The Significance of the UNOCAL Affair
Hint: it's not about economics. It's about economic warfare:
Who for a moment could believe that our good friend China (good enough to have high trade status with, anyway) would be rejected a month after it made gestures toward wooing an American oil company? Its bid was in fact much higher than that of the already entrenched Chevron. Hasn't it enough on its hands with Kim Jong Il next door, and his sunglasses? Or, to be frank, China's got cheap (read: slave) labor and friendly banks -- so friendly that it needn't worry about market pressures. Why not get in on it?
Reflect on what particularly China is known for. Communism, which these days is more benign to those who know the least about it; human rights violations; copyright infringement; arms build-up. It's difficult to fear an ideology you don't understand, shed tears for someone you don't know (particularly since forced abortion, to some, would mean killing something non-human), and get mad about stolen movies which seemed exorbitantly priced to begin with -- but the arms build-up should give you a moment of pause to calculate just how big an army the Chinese have.
The China National Offshore Oil Company is a 70% state-owned facility (and 30% state-employee owned). Nevermind the access that China would have to an already scarce natural resource, consider that any profits skimmed would be absorbed by a brutal regime with a proven record of threatening U.S. allies in the Pacific. More than before, dollars would pay for Chinese arms, often purchased illegally. After all, why is China running training exercises simulating an invasion of Taiwan? That little island is wondering the same thing you are, and so is Japan and South Korea.

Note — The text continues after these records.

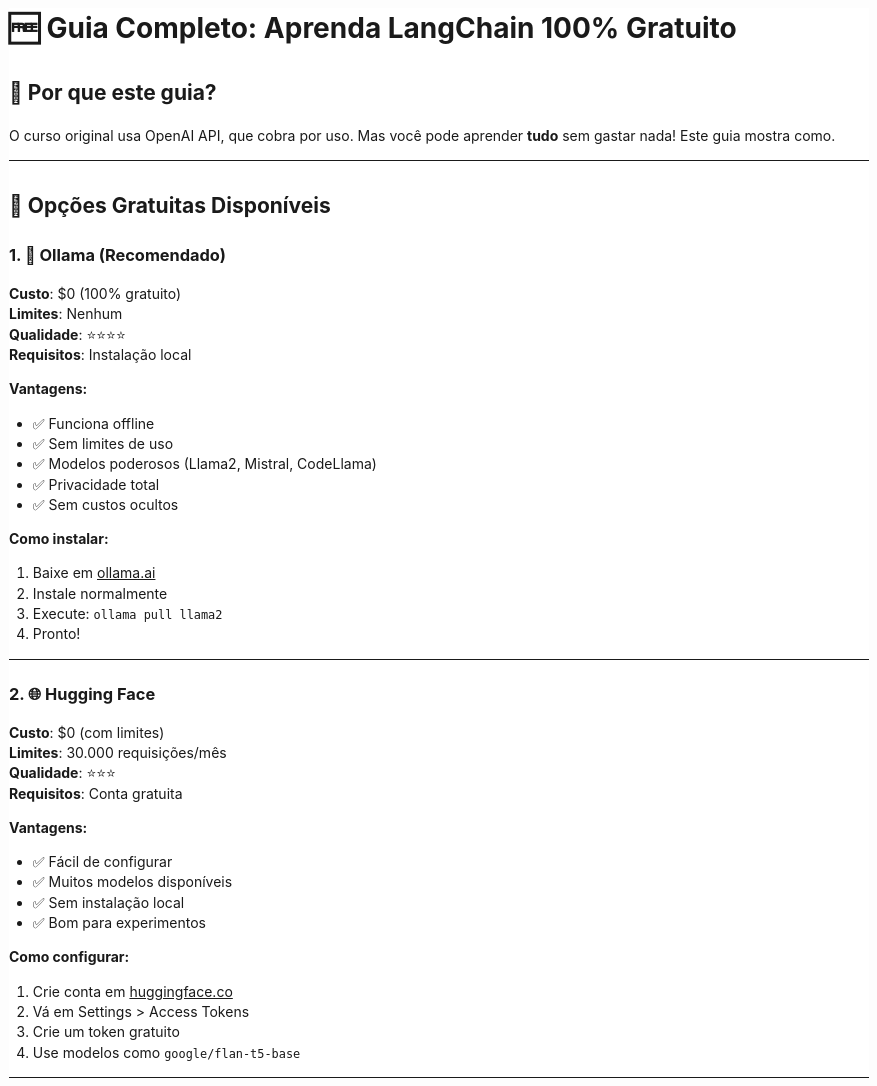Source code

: # 🆓 **Guia Completo: Aprenda LangChain 100% Gratuito**

## **🎯 Por que este guia?**

O curso original usa OpenAI API, que cobra por uso. Mas você pode aprender **tudo** sem gastar nada! Este guia mostra como.

---

## **🚀 Opções Gratuitas Disponíveis**

### **1. 🎯 Ollama (Recomendado)**
**Custo**: $0 (100% gratuito)  
**Limites**: Nenhum  
**Qualidade**: ⭐⭐⭐⭐  
**Requisitos**: Instalação local

**Vantagens:**
- ✅ Funciona offline
- ✅ Sem limites de uso
- ✅ Modelos poderosos (Llama2, Mistral, CodeLlama)
- ✅ Privacidade total
- ✅ Sem custos ocultos

**Como instalar:**
1. Baixe em [ollama.ai](https://ollama.ai)
2. Instale normalmente
3. Execute: `ollama pull llama2`
4. Pronto!

---

### **2. 🌐 Hugging Face**
**Custo**: $0 (com limites)  
**Limites**: 30.000 requisições/mês  
**Qualidade**: ⭐⭐⭐  
**Requisitos**: Conta gratuita

**Vantagens:**
- ✅ Fácil de configurar
- ✅ Muitos modelos disponíveis
- ✅ Sem instalação local
- ✅ Bom para experimentos

**Como configurar:**
1. Crie conta em [huggingface.co](https://huggingface.co)
2. Vá em Settings > Access Tokens
3. Crie um token gratuito
4. Use modelos como `google/flan-t5-base`

---

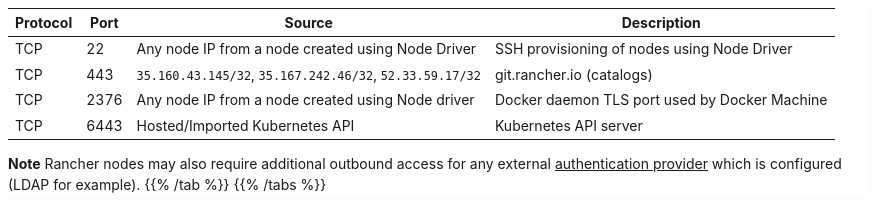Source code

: | Protocol | Port | Source                                                   | Description                                   |
| -------- | ---- | -------------------------------------------------------- | --------------------------------------------- |
| TCP      | 22   | Any node IP from a node created using Node Driver        | SSH provisioning of nodes using Node Driver   |
| TCP      | 443  | `35.160.43.145/32`, `35.167.242.46/32`, `52.33.59.17/32` | git.rancher.io (catalogs)                     |
| TCP      | 2376 | Any node IP from a node created using Node driver        | Docker daemon TLS port used by Docker Machine |
| TCP      | 6443 | Hosted/Imported Kubernetes API                           | Kubernetes API server                         |

**Note** Rancher nodes may also require additional outbound access for any external [authentication provider]({{<baseurl>}}/rancher/latest/en/admin-settings/authentication/) which is configured (LDAP for example).
{{% /tab %}}
{{% /tabs %}}
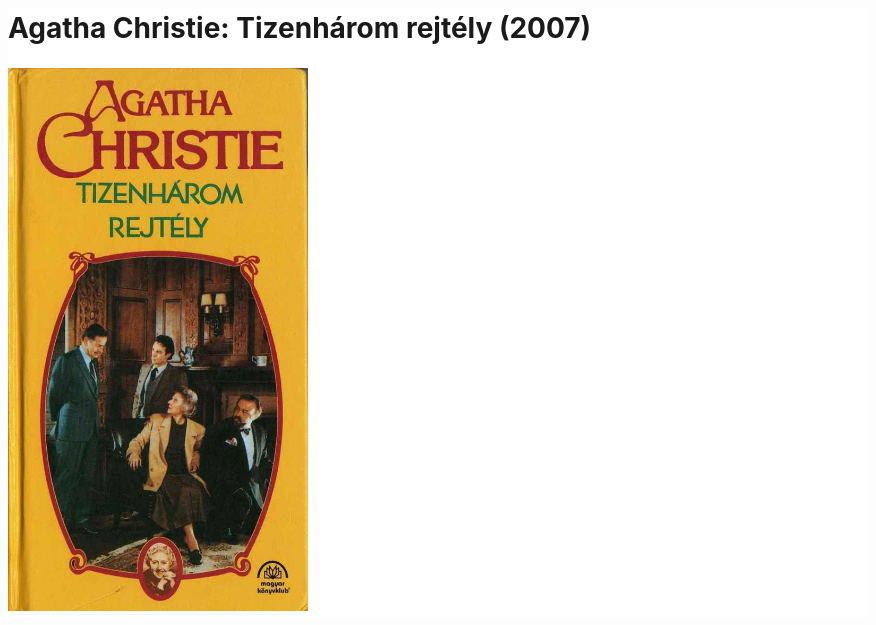 
# <a name="id_259">Agatha Christie: Tizenhárom rejtély (2007)</a>
<img src="https://github.com/BercziSandor/calibre_lib/raw/main/Agatha%20Christie/Tizenharom%20rejtely%20%28259%29/cover.jpg" alt="cover" width="300"/>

Certainly, the PRC makes plenty of money off the United States, but since when have T-shirts been the strategic economic resource that determined the direction of global trade policy? The U.S.'s only domestic source of rare-earth minerals is UNOCAL-owned, and that company's oil is a precious commodity. Even if China wasn't planning on using UNOCAL's rare-earth minerals (it already has access to plenty elsewhere), its command of an important resource would be congestive.